*** Opening Records shown ***
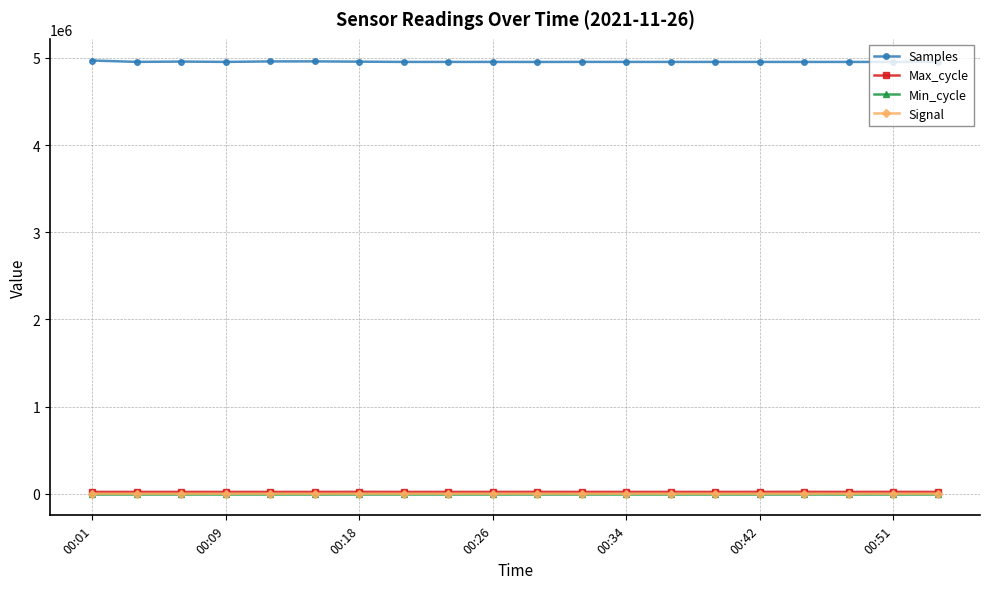

Which series has the largest total across all categories?

Samples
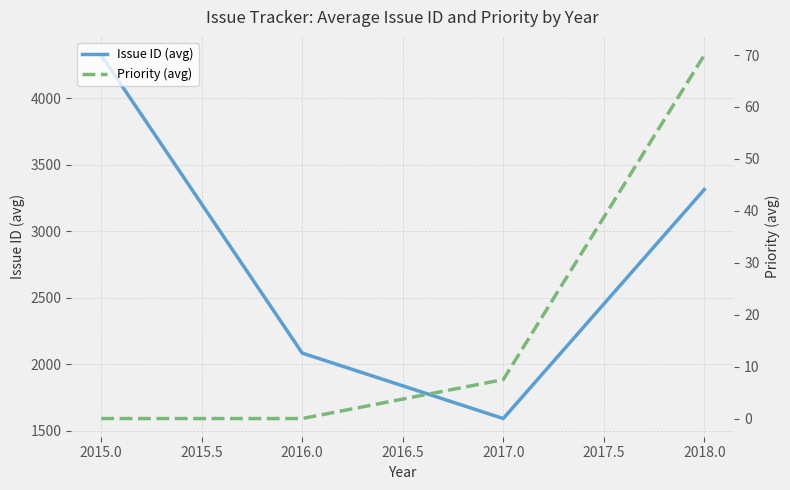

True or false: Priority (avg) and Issue ID (avg) intersect in this chart.

False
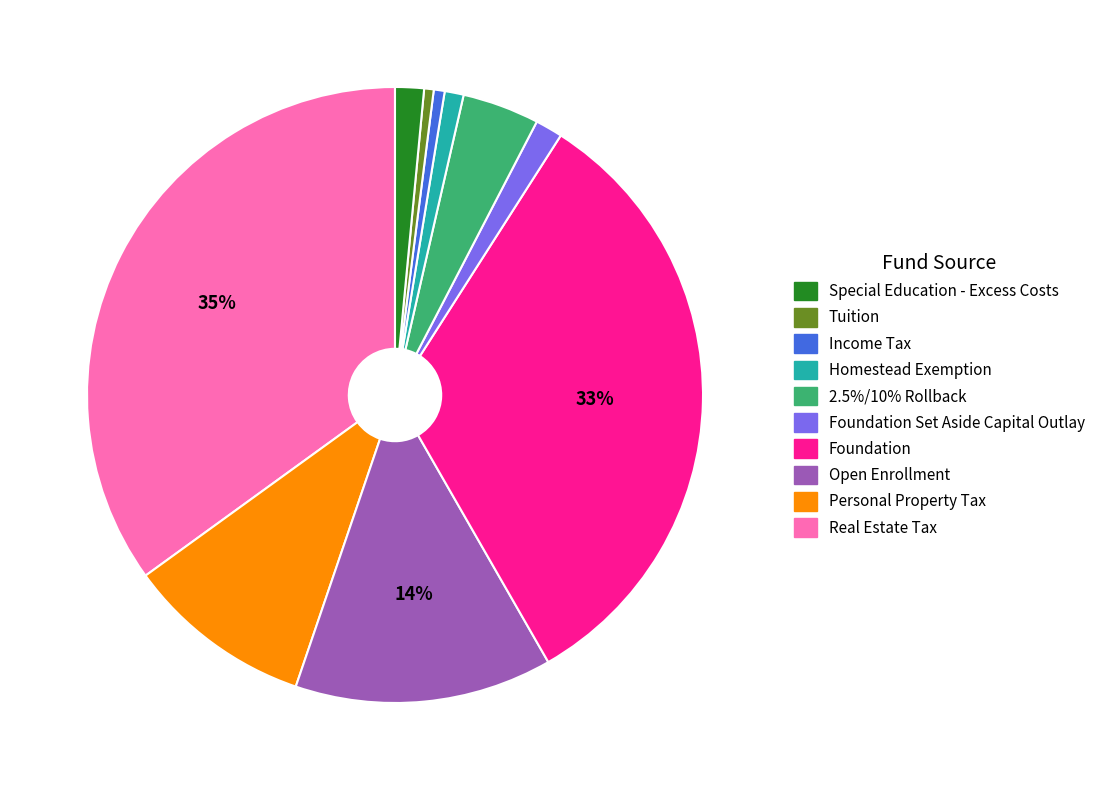

Is there any slice that represents more than half of the pie?

No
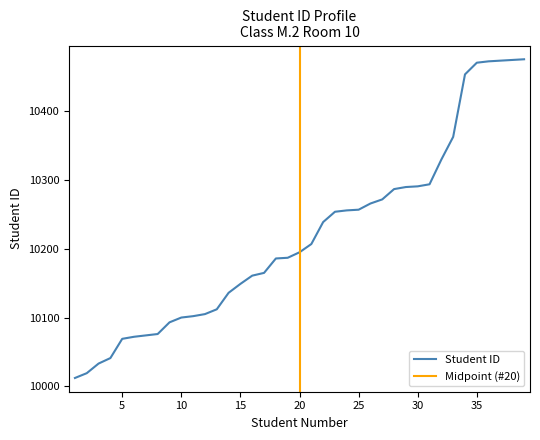

What is the average value?

10218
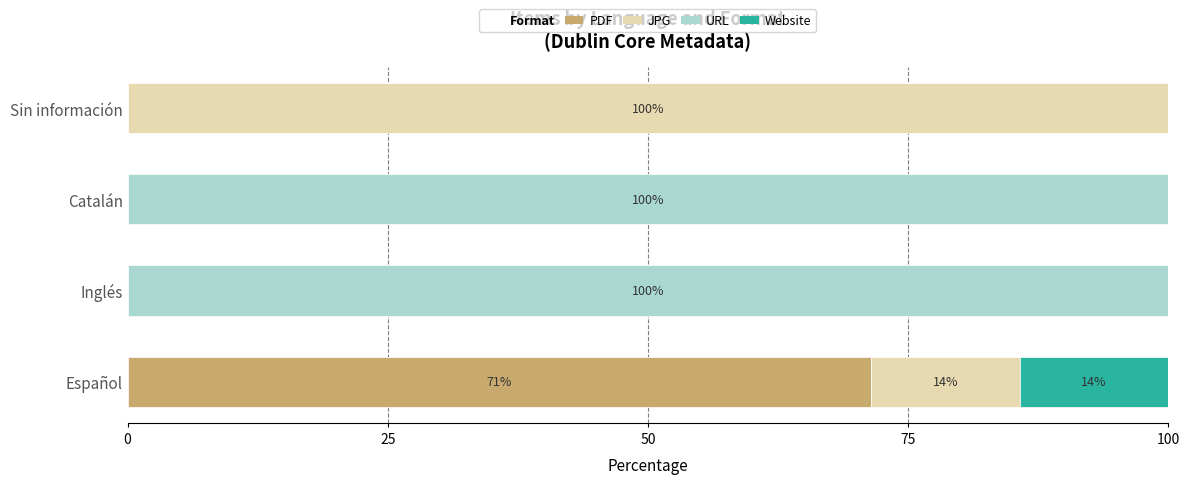

Which category has the highest value in the PDF series?

Español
*** Closing Records shown ***
### What you need to do
Copy the data above word for word, every line of it. Leave out the picture lines.

### Solved problem
Which series has the largest total across all categories?

Samples

True or false: Priority (avg) and Issue ID (avg) intersect in this chart.

False

Is there any slice that represents more than half of the pie?

No

What is the average value?

10218

Which category has the highest value in the PDF series?

Español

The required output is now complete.